Foi assim que nasceu a série de reportagens do Estadão sobre as mordomias no governo militar, que deu um escândalo danado quando foi publicada ao longo de uma semana, durante o governo de Ernesto Geisel, que chamou o diretor responsável do jornal, Júlio Mesquita Neto, a Brasília.

Não era para menos. Tratava-se da primeira matéria sobre os intestinos do regime, assim que os militares tiraram a censura prévia do jornal, um amplo levantamento que contou com a colaboração da enorme rede de sucursais e correspondentes do Estadão, criada e dirigida pelo brilhante jornalista Raul Martins Bastos.

"Mordomia" era a rubrica do Diário Oficial com a lista de compras de comes, bebes e outras benfeitorias para os palácios do governo, o ponto de partida para a apuração da matéria.

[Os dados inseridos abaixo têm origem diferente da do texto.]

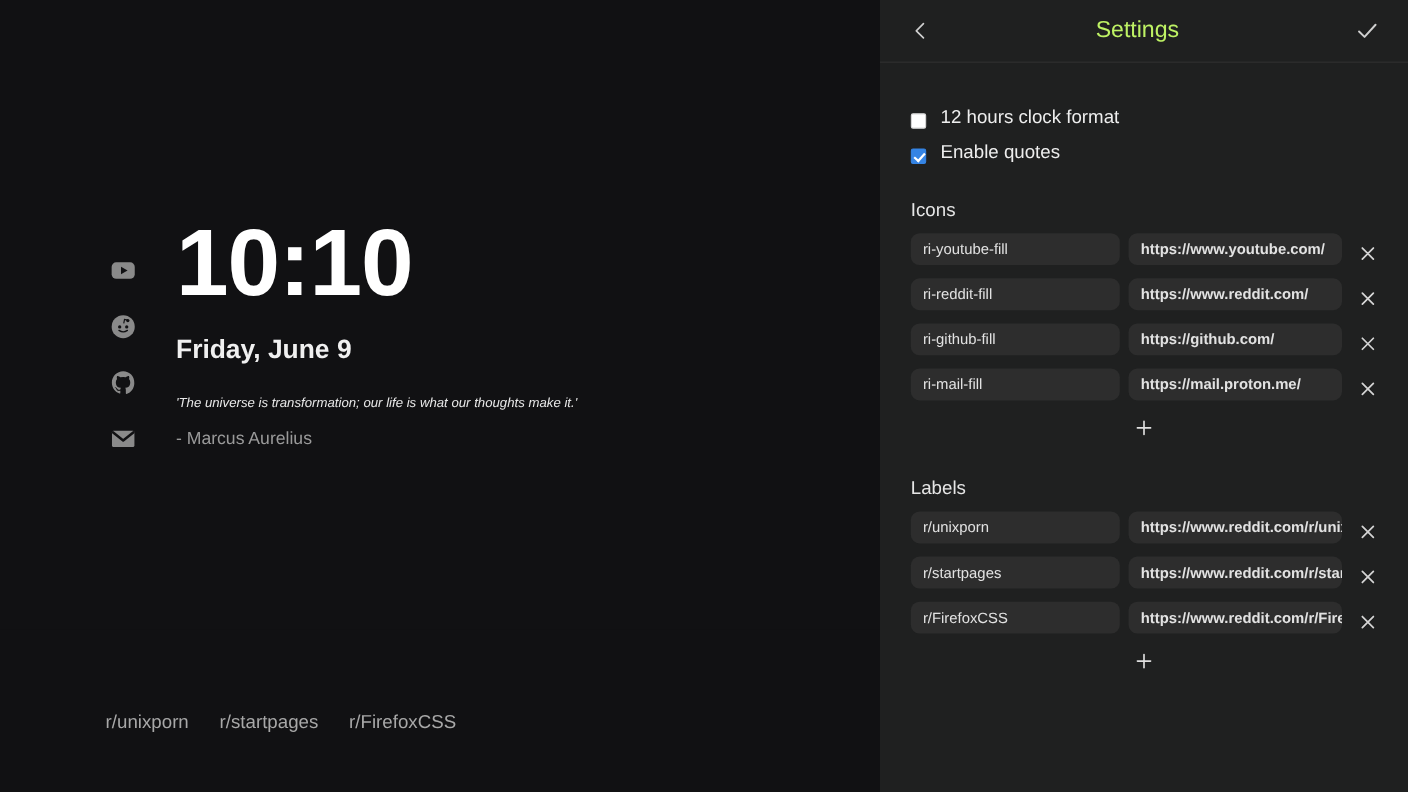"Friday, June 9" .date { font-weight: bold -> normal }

Me lembrei disso hoje ao receber um meme do meu sobrinho Gustavo Kotscho com o título "Farra do Supermercado", mostrando algumas despesas de mordomias do atual governo e perguntei para ele de onde tinha tirado aquilo. Logo depois, meu irmão, o repórter fotográfico Ronaldo Kotscho, me mandou o link com a lista completa. A família trabalha unida.

Está tudo numa preciosa reportagem de Rafaela Lima, do portal Metrópoles ("Mais de R$ 1,8 bilhão em compras: carrinho do governo federal tem de sagu a chicletes"), que levantou os dados no "Portal de Compras atualizado pelo Ministério da Economia", a versão moderna do velho Diário Oficial, onde garimpei as primeiras informações para a série do Estadão, exatos 45 anos atrás.

Só que, desta vez, não houve escândalo nenhum. Como de resto acontece com tudo neste governo, também as mordomias foram normalizadas, e ninguém se choca mais com alguns gastos, digamos, extravagantes, que registram um aumento de 20% em relação a 2019 nas despesas com alimentação de todos os órgãos do Executivo.

Alguns exemplos:

* R$ 2,2 milhões em chicletes

* R$ 2,2 milhões em uva-passa

* R$ 14 milhões em molho shoyu, molho inglês e molho de pimenta

* R$ 32,7 milhões em pizzas e refrigerantes

* R$ 50,1 milhões em biscoitos

* R$ 6,1 milhões em frutos do mar

* R$ 14,5 milhões em café

* RS 16, 5 milhões em batata frita

* R$ 12,4 milhões em ervilhas

* R$ 7,1 milhões em bacon defumado

* R$ 45,2 milhões em embutidos

* R$ 89, 6 milhões em carne bovina

* R$ 123, 2 milhões em sobremesas diversas

* R$ 15,6 milhões em leite condensado, que nunca pode faltar na mesa do presidente.

Publicada em ordem alfabética, a lista do Painel de Compras do Ministério da Economia, que pode ser acessado na internet, é imensa, tem de tudo do bom e do melhor. Me deu até fome.

O campeão de despesas, como era de se esperar, é o Ministério da Defesa, com R$ 632 milhões em alimentação e mais de R$ 2,5 milhões em vinhos.

Claro que essas despesas incluem também a alimentação da criadagem que serve as excelências e outros funcionários do governo, além dos convidados da corte.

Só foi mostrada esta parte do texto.